La strada per il Rifugio Auronzo
D’improvviso le nuvole hanno smesso di coprire il cielo. La pioggia ha lasciato spazio ad un sole piacevolissimo.
Ci siamo rimessi in auto e abbiamo puntato alle Tre Cime.
La strada da Dobbiaco non è molta, e quella che si percorre è davvero bella. Panorami mozzafiato tutto intorno, tra boschi e laghi di montagna. Le emozioni sono tante, l’aria intorno pura e profumata.
Raggiungiamo l’incrocio che, nei pressi di Misurina, conduce alle vette. La strada si inerpica e dopo un po’ si raggiunge il casello. Per raggiungere il parcheggio, dunque il Rifugio Auronzo, bisogna pagare un pedaggio (per le auto pari a 30€) che ha valenza di giornaliera (vale 24 ore, dalla mezzanotte alla mezzanotte). Se decideste di pernottare, l’indomani dovrà essere pagato nuovamente in uscita.
Raggiungiamo il parcheggio, da cui si gode già un panorama mozzafiato e accomodata l’auto tra le strisce tracciate (fatelo, ci sono sempre i menefreghisti, ma in stradine già di per se strette diventa complesso per gli altri far manovra) sorridiamo al freddo.
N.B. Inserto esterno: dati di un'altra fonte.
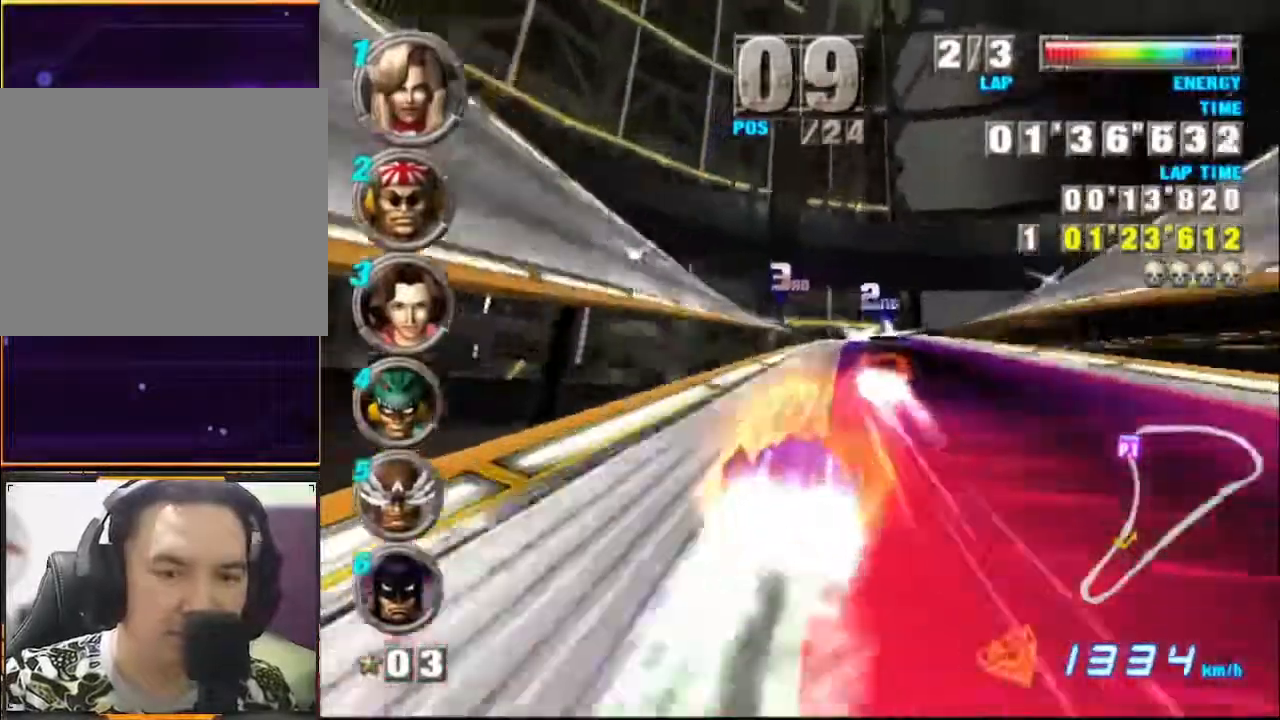
{"buttons": ["A"], "left_stick": "center", "events": [[67, "left_stick", "center"], [333, "left_stick", "right"], [500, "left_stick", "center"]]}
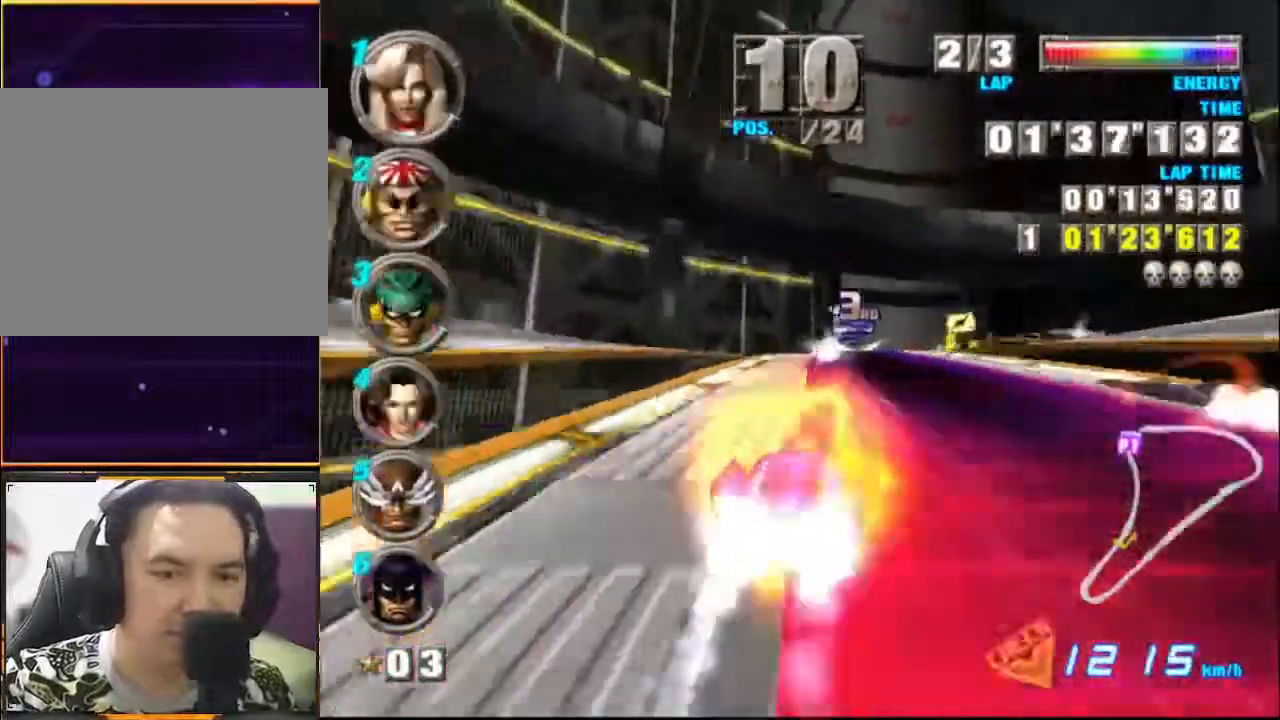
{"buttons": ["A"], "left_stick": "right", "events": [[333, "left_stick", "right"]]}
La temperatura è calata, un leggero venticello ci accarezza e intorno a noi già le prime tinte del tramonto iniziamo a farsi notare.
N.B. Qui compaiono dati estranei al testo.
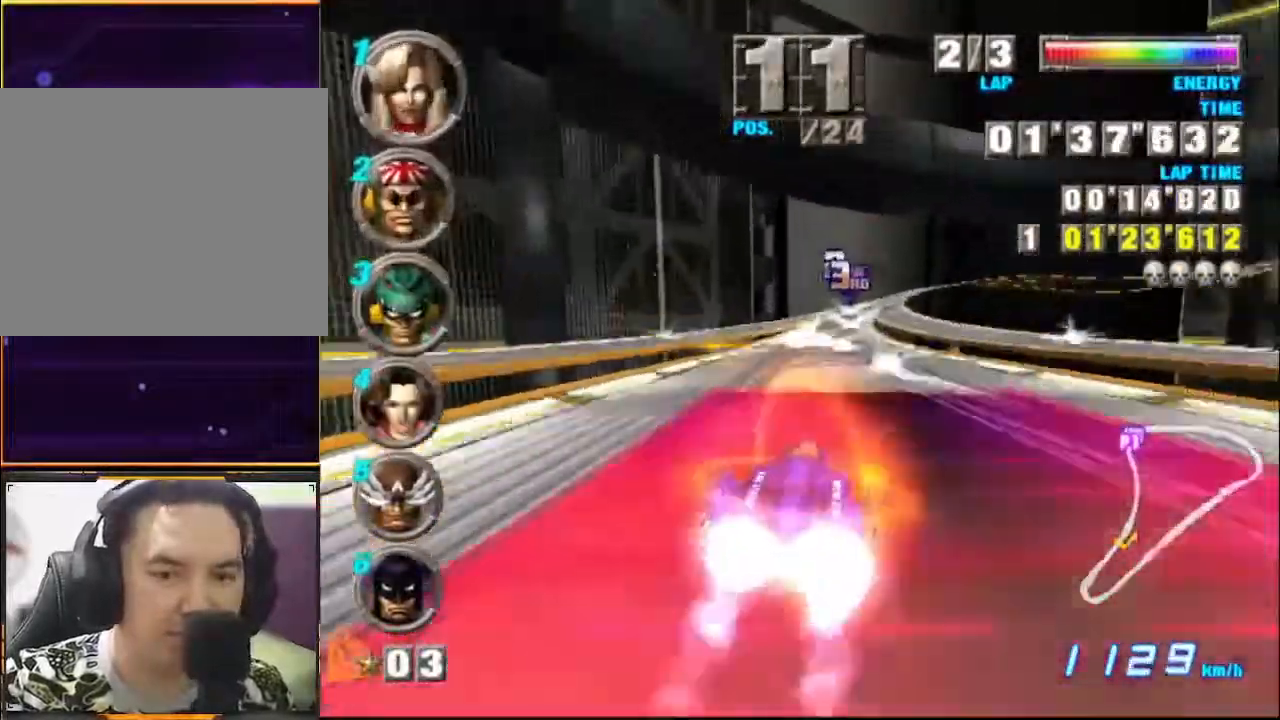
{"buttons": ["A"], "left_stick": "right", "events": [[200, "X", "down"], [333, "X", "up"]]}
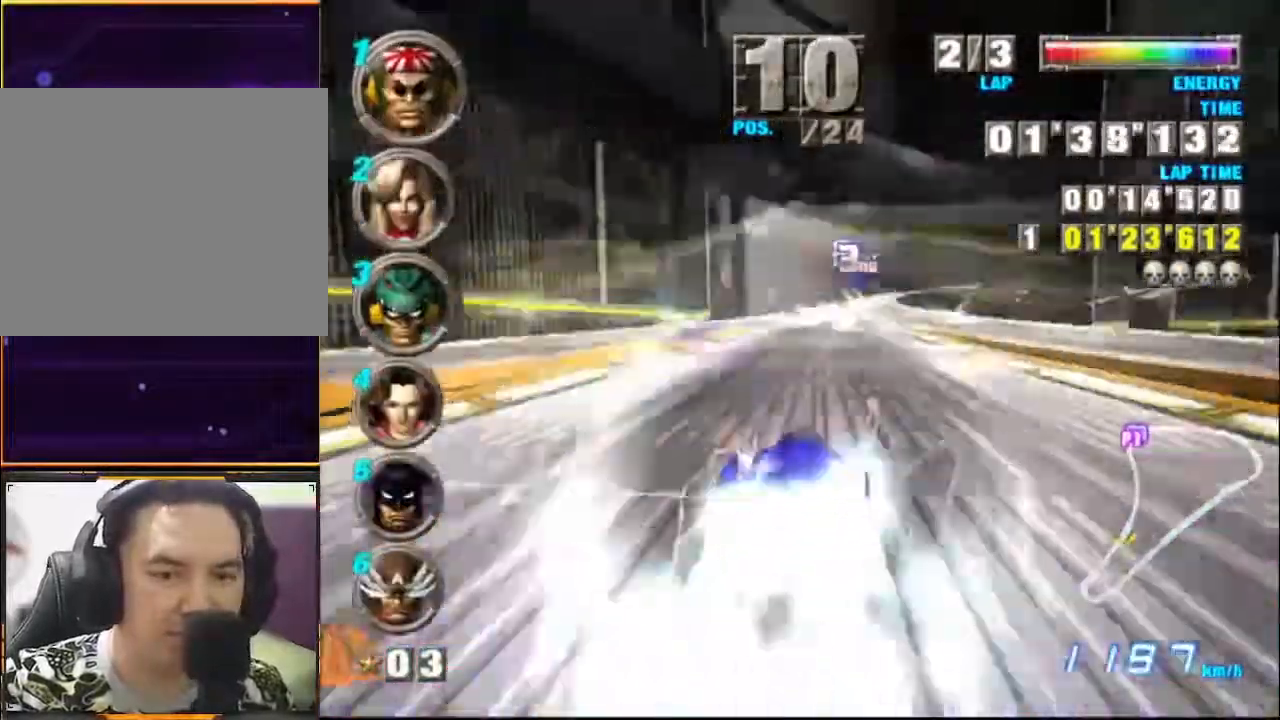
{"buttons": ["A"], "left_stick": "center", "events": [[200, "left_stick", "center"]]}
Sentiero per le Tre Cime di Lavaredo
Il Rifugio Auronzo è chiuso in bassa stagione, ma lo prenderemo come riferimento per indicare, comodamente, il punto d’inizio del sentiero che conduce comodamente alle Cime.
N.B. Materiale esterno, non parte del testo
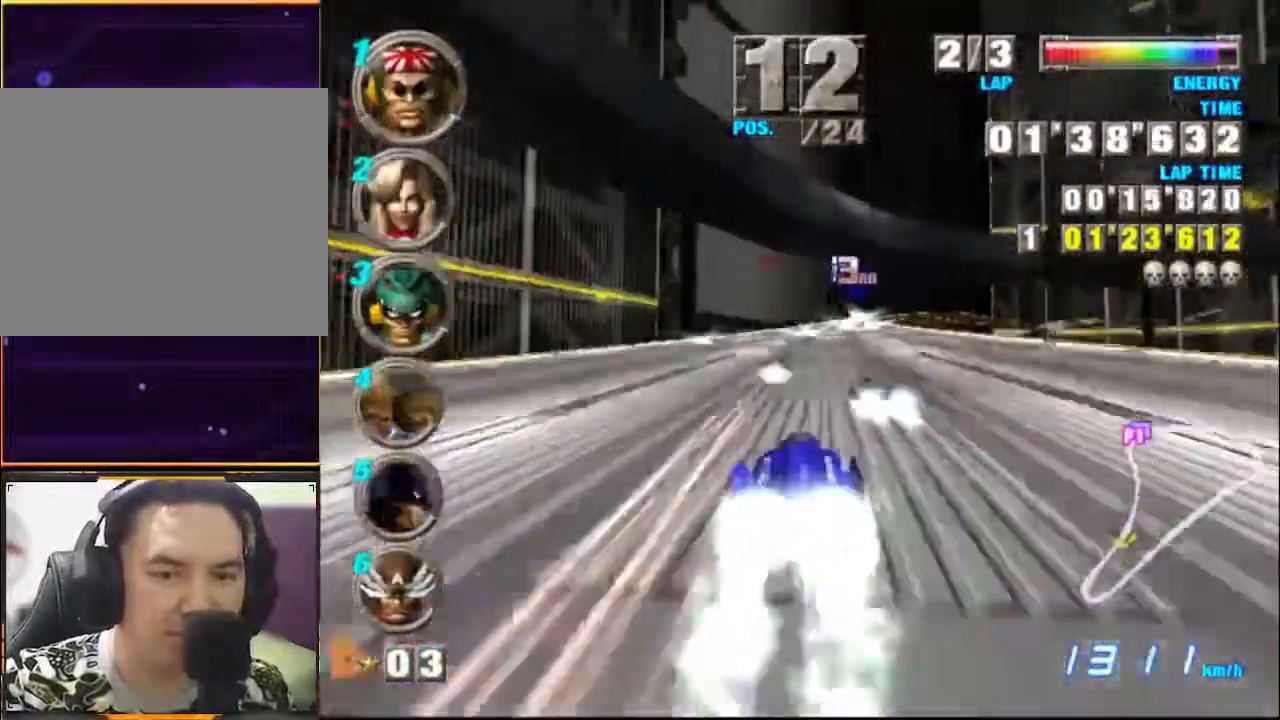
{"buttons": ["A"], "left_stick": "right", "events": [[33, "left_stick", "right"]]}
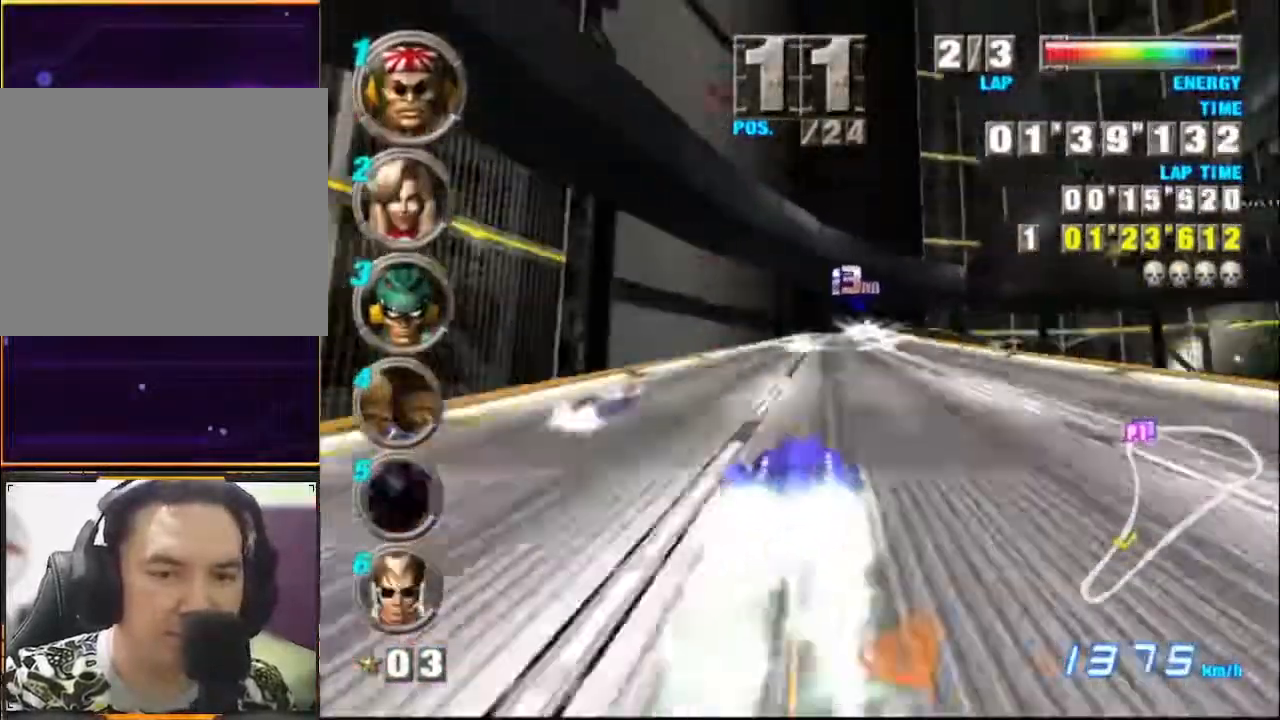
{"buttons": ["A"], "left_stick": "right", "events": []}
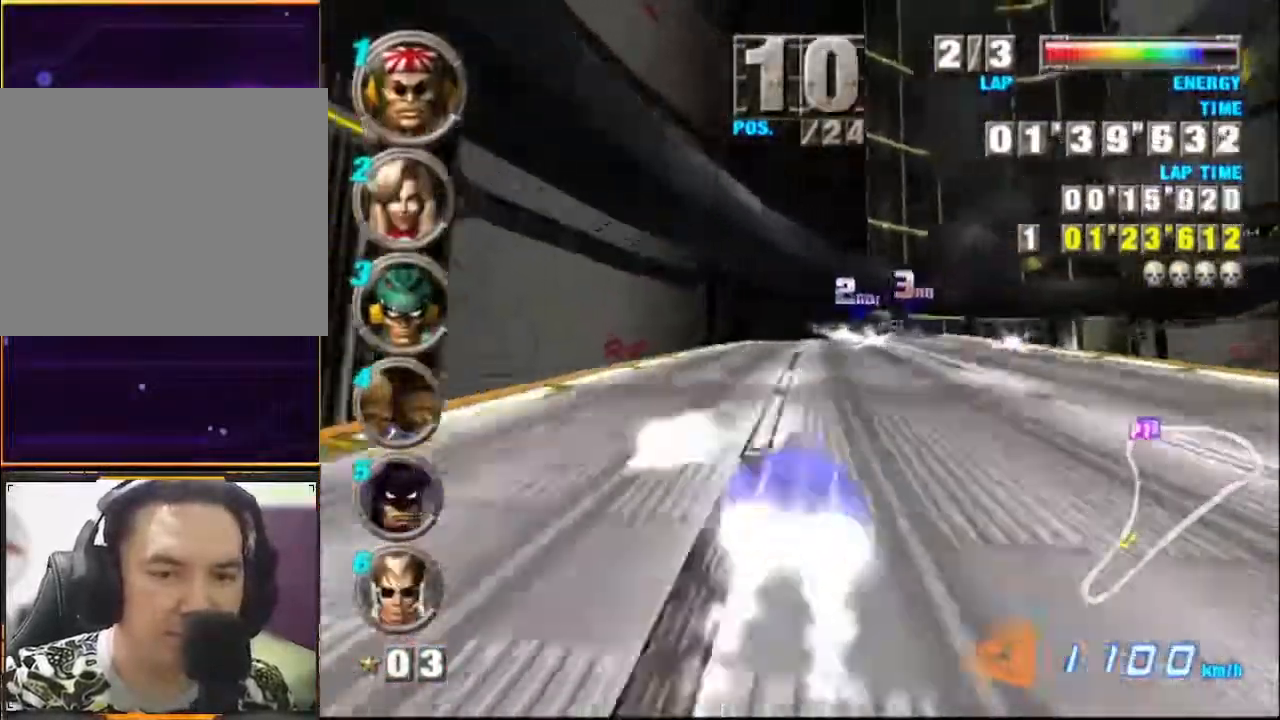
{"buttons": ["A"], "left_stick": "right", "events": [[67, "left_stick", "center"], [467, "left_stick", "right"]]}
Proprio alle spalle del rifugio inizia il percorso CAI. Lo si trova facilmente.
Il sentiero è davvero semplice. Ben tenuto, battuto e pulito. Sulla destra ci si perde con lo sguardo sulle valli sottostanti, sulla sinistra si vedono le Tre Cime.
Camminiamo, nel silenzio violento di un pomeriggio d’autunno subito dopo una giornata di pioggia intensa. E’ una sensazione meravigliosa, profumi, suoni, immagini di una natura incantevole e maestosa.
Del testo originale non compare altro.